++++ Task input ++++

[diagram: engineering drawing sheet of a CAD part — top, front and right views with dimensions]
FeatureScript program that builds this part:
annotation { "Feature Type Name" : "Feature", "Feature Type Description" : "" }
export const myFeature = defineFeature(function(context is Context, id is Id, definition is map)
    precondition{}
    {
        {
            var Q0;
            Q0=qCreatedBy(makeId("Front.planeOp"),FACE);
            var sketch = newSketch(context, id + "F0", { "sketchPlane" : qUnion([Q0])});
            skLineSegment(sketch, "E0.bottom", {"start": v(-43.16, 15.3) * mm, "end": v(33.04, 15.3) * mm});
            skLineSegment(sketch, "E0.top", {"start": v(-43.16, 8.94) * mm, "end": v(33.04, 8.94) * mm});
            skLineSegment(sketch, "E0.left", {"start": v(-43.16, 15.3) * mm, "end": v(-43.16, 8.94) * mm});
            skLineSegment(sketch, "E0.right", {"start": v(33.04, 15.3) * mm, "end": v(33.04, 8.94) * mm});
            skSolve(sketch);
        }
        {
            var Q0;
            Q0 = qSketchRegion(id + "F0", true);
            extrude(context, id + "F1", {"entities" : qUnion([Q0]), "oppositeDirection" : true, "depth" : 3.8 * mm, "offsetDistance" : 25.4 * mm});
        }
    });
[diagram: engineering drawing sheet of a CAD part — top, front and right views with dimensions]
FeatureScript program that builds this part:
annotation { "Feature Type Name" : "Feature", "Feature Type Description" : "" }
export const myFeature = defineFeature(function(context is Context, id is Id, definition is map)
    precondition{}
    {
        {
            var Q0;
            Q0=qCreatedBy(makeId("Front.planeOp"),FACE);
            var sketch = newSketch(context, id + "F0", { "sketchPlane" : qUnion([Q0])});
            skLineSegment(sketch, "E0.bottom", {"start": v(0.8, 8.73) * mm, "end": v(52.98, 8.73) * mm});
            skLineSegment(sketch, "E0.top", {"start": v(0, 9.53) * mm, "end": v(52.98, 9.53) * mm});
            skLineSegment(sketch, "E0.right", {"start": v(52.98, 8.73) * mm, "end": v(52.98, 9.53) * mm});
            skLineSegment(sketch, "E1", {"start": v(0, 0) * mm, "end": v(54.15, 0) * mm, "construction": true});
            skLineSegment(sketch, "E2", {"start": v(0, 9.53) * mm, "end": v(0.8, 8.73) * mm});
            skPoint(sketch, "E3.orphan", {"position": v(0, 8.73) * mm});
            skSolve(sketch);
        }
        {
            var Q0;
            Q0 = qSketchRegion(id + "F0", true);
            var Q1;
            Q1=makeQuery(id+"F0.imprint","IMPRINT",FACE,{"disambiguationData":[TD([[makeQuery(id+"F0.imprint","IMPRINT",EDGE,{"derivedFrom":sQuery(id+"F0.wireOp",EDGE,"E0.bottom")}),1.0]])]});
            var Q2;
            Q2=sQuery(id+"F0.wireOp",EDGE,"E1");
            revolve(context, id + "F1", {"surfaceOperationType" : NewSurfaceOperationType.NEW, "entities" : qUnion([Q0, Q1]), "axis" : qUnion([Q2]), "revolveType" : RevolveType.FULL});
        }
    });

++++

Retype all of the material above, character for character, from the first line to the last.

[diagram: engineering drawing sheet of a CAD part — top, front and right views with dimensions]
FeatureScript program that builds this part:
annotation { "Feature Type Name" : "Feature", "Feature Type Description" : "" }
export const myFeature = defineFeature(function(context is Context, id is Id, definition is map)
    precondition{}
    {
        {
            var Q0;
            Q0=qCreatedBy(makeId("Front.planeOp"),FACE);
            var sketch = newSketch(context, id + "F0", { "sketchPlane" : qUnion([Q0])});
            skLineSegment(sketch, "E0.bottom", {"start": v(-43.16, 15.3) * mm, "end": v(33.04, 15.3) * mm});
            skLineSegment(sketch, "E0.top", {"start": v(-43.16, 8.94) * mm, "end": v(33.04, 8.94) * mm});
            skLineSegment(sketch, "E0.left", {"start": v(-43.16, 15.3) * mm, "end": v(-43.16, 8.94) * mm});
            skLineSegment(sketch, "E0.right", {"start": v(33.04, 15.3) * mm, "end": v(33.04, 8.94) * mm});
            skSolve(sketch);
        }
        {
            var Q0;
            Q0 = qSketchRegion(id + "F0", true);
            extrude(context, id + "F1", {"entities" : qUnion([Q0]), "oppositeDirection" : true, "depth" : 3.8 * mm, "offsetDistance" : 25.4 * mm});
        }
    });
[diagram: engineering drawing sheet of a CAD part — top, front and right views with dimensions]
FeatureScript program that builds this part:
annotation { "Feature Type Name" : "Feature", "Feature Type Description" : "" }
export const myFeature = defineFeature(function(context is Context, id is Id, definition is map)
    precondition{}
    {
        {
            var Q0;
            Q0=qCreatedBy(makeId("Front.planeOp"),FACE);
            var sketch = newSketch(context, id + "F0", { "sketchPlane" : qUnion([Q0])});
            skLineSegment(sketch, "E0.bottom", {"start": v(0.8, 8.73) * mm, "end": v(52.98, 8.73) * mm});
            skLineSegment(sketch, "E0.top", {"start": v(0, 9.53) * mm, "end": v(52.98, 9.53) * mm});
            skLineSegment(sketch, "E0.right", {"start": v(52.98, 8.73) * mm, "end": v(52.98, 9.53) * mm});
            skLineSegment(sketch, "E1", {"start": v(0, 0) * mm, "end": v(54.15, 0) * mm, "construction": true});
            skLineSegment(sketch, "E2", {"start": v(0, 9.53) * mm, "end": v(0.8, 8.73) * mm});
            skPoint(sketch, "E3.orphan", {"position": v(0, 8.73) * mm});
            skSolve(sketch);
        }
        {
            var Q0;
            Q0 = qSketchRegion(id + "F0", true);
            var Q1;
            Q1=makeQuery(id+"F0.imprint","IMPRINT",FACE,{"disambiguationData":[TD([[makeQuery(id+"F0.imprint","IMPRINT",EDGE,{"derivedFrom":sQuery(id+"F0.wireOp",EDGE,"E0.bottom")}),1.0]])]});
            var Q2;
            Q2=sQuery(id+"F0.wireOp",EDGE,"E1");
            revolve(context, id + "F1", {"surfaceOperationType" : NewSurfaceOperationType.NEW, "entities" : qUnion([Q0, Q1]), "axis" : qUnion([Q2]), "revolveType" : RevolveType.FULL});
        }
    });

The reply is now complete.